** Opening Supplied passage block **
John McWhorter wrote an article in the NYT just the other day arguing that "the new n-word standard" isn't progress, it's absurd hypersensitivity. At a time when the left is catastrophically losing ground everywhere that actually counts, it seems like the preferred response has been to retreat into ever-smaller, entirely self-harming petty symbolic battles.
I don't know. Growing up in the 80's/90's words were offensive because they conjured foul things, defecating, sexuality, a bunch of puritanical pearl grabbing. Now I think people are more concerned with words that marginalize groups of people. That's a net gain in my eyes.

As far as completely losing our shit because someone said something shitty and insensitive, and putting more energy into that battle than workers' rights, or environmental catastrophe, sure. That's stupid. But sometimes I think it's a little sad in western culture that you can't get someone on board long enough to think about carbon emissions without totally alienating them because you don't think it's cool to use a slur about homosexuality. I guess what I'm saying is it's a bummer that progressives might have to handle the white grievance crowd with kid gloves or they'll leave the presentation about the end of the world.

PS, the recent splash FM Steve made commending the ICP for owning their shitty lyrics seems like a perfect example of everyone having a little courage, confronting their mistakes and then maybe everyone moves forward a little without it turning into the parody the right wing imagines it will be.
** Closing Supplied passage block **
** Opening Dataset extract block **
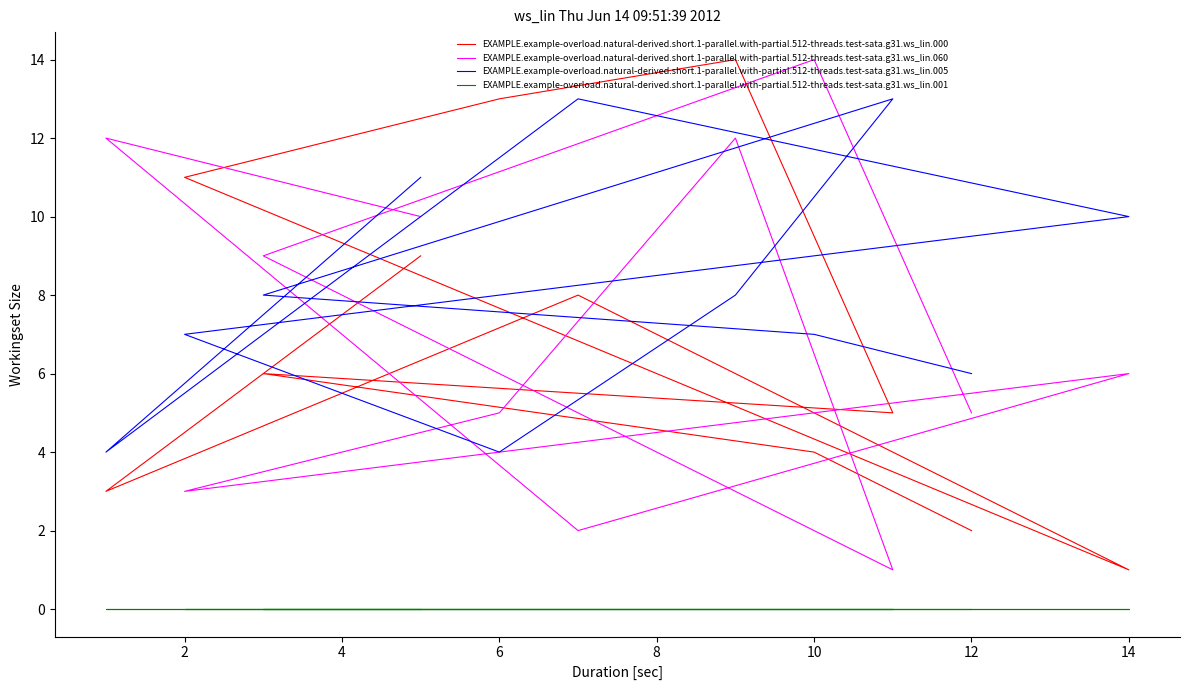

True or false: EXAMPLE.example-overload.natural-derived.short.1-parallel.with-partial.512-threads.test-sata.g31.ws_lin.060 and EXAMPLE.example-overload.natural-derived.short.1-parallel.with-partial.512-threads.test-sata.g31.ws_lin.001 cross at least once.

False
** Closing Dataset extract block **
### Explore the material:
1 - Reproduce word for word the stretch of the post about offensive words from "As far as completely" through "of the world.".
2 - Extend the post about offensive words, picking up after its last sentence.
The lines have no connection to the post about offensive words.

### Per-task outputs:
1 -
As far as completely losing our shit because someone said something shitty and insensitive, and putting more energy into that battle than workers' rights, or environmental catastrophe, sure. That's stupid. But sometimes I think it's a little sad in western culture that you can't get someone on board long enough to think about carbon emissions without totally alienating them because you don't think it's cool to use a slur about homosexuality. I guess what I'm saying is it's a bummer that progressives might have to handle the white grievance crowd with kid gloves or they'll leave the presentation about the end of the world.

2 -
Re: Replacement Expletives

50
Yes but it used to be the right-wingers who were the pearl-clutchers. Leftist agitators didn't use to asterisk out words in grown-up adult writing, or speak in delicately coded language to avoid triggering a soundbite outrage. People wanted to tear down that polite, conservative facade. We used to mock the absurdity of such prudery in a world full of real atrocities. Heck a young FM steve was even contemplating naming an album after Quentin Tarantino's favourite word at one point, but then thought better of it and later started a band called Rapeman instead. It really was a different time.

For sure, some attitudes needed correcting, and people said things they wouldn't say now, but now all that fuck-you attitude is on the right and I'm not entirely comfortable with that.

We can't stop an extremist US Supreme Court from chucking the Voting Rights Act on the fire. We can't stop white supremacists from seizing power. We can't save ourselves from environmental collapse. We can't prevent genocides from happening around the world (so much for "never again"). I can't help but feel that pillorying well-intentioned people for minor offences is often just a way of deflecting from all the vast horrors that we feel helpless against.